Since 2022, cash-strapped Lebanon has gradually raised taxes, fees and customs duties in a country that relies heavily on imports.
These measures aim to bolster state revenue, which has been slashed after years of crisis as revenue was primarily denominated in the devalued national currency.
“Prices are adjusting. It was a necessary move to increase public investment, and improve public servant salaries,” Siham Rizkallah, a professor of economics at Saint Joseph University, told The National.
But for the Lebanese, this is a bitter pill to swallow, especially as the quality of services is barely improving, forcing them to resort to expensive private services.
“We're paying twice for everything,” Ms Nahas said.
State power company Electricite du Liban (EDL), for instance, has increased its tariffs and aligned its prices with the dollar rate.

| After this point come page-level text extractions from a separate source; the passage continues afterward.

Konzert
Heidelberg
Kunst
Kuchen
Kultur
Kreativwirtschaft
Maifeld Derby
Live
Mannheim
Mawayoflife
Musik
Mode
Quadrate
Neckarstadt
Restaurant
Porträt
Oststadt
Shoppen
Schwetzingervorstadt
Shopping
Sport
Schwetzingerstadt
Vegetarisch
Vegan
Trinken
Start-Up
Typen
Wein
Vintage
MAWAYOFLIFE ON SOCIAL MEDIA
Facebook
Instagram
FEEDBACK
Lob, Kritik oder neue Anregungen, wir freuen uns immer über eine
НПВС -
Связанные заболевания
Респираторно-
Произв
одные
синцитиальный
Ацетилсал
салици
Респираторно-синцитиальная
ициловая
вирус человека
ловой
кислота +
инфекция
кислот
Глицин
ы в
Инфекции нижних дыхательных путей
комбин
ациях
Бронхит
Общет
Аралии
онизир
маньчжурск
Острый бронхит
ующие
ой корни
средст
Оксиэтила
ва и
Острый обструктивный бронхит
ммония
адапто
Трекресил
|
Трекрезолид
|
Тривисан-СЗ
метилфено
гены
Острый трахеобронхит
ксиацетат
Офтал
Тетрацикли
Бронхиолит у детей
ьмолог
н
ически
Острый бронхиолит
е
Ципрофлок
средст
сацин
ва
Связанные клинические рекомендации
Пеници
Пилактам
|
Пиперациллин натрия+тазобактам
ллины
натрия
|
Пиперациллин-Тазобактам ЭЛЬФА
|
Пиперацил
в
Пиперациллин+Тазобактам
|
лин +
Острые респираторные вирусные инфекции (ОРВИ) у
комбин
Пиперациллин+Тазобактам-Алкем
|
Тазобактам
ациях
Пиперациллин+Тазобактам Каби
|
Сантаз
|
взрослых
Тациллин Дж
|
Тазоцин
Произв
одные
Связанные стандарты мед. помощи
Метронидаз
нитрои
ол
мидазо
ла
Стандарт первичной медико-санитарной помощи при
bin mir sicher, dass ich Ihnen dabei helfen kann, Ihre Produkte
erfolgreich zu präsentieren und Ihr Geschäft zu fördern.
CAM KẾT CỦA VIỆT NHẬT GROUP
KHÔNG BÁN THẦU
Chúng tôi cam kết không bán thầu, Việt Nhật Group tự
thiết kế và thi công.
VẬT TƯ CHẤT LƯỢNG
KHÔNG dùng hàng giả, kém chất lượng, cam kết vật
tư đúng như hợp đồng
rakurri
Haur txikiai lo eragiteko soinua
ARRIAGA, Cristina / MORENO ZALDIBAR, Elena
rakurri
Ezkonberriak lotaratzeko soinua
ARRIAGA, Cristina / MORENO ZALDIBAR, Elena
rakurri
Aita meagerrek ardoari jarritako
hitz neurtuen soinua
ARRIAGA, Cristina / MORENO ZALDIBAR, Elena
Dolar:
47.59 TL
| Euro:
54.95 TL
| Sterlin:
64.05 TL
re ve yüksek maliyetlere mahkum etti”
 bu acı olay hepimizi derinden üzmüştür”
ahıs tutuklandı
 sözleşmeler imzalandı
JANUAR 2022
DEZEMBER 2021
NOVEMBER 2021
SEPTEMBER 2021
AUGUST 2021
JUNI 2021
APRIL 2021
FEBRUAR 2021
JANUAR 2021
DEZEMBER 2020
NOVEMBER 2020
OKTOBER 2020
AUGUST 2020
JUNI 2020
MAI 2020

However, it is only providing four hours of electricity, leaving Lebanese reliant on privately owned generators, controlled by a “generator mafia”.
“I was paying $300 per month for the generator in my previous flat for only 17 hours of electricity,” Ms Nahas said.
Still, Ms Nahas is among the lucky ones, her income being in dollars. For many in the public sector, the situation is dire. Despite the exchange rate rising by a factor of 60, compared with pre-crisis levels, administrative salaries, for instance, have only increased ninefold.
Ms Abou Nassif said that her husband's pension, as a retired army officer, was now only $190, down from $800 before the crisis.
“I need $1,000 per month, just for the bare minimum, which includes at least $300 for medication for both of us,” she said.
She said she relies on remittances from her family, which made up 37.8 per cent of Lebanon’s gross domestic product in 2022, according to UN Development Programme.
If a handful of the well-off are able to drive consumption, filling bars and restaurants, stark inequalities remain.
According to a World Bank report published this month, Lebanon's poverty gap has risen to 9.4 per cent in 2022, from 3 per cent in 2012, while the proportion of poor nationals has tripled to 33 per cent from a decade ago.
For Prof Rizkallah, the problem is not dollarisation but the authorities' slow pace in undertaking reforms, five years into the crisis.
“Prices are now returning to a normal level,” she said, stressing that the lifting of subsidies, which had kept prices artificially low at a very high cost, also played a role.
“But this is suffocating for the poorest segments of the population.
“The sooner we decide on an exchange rate regime, the sooner we limit the damage and can mitigate the impact on the poorest. The longer we wait, the more significant the social consequences become.”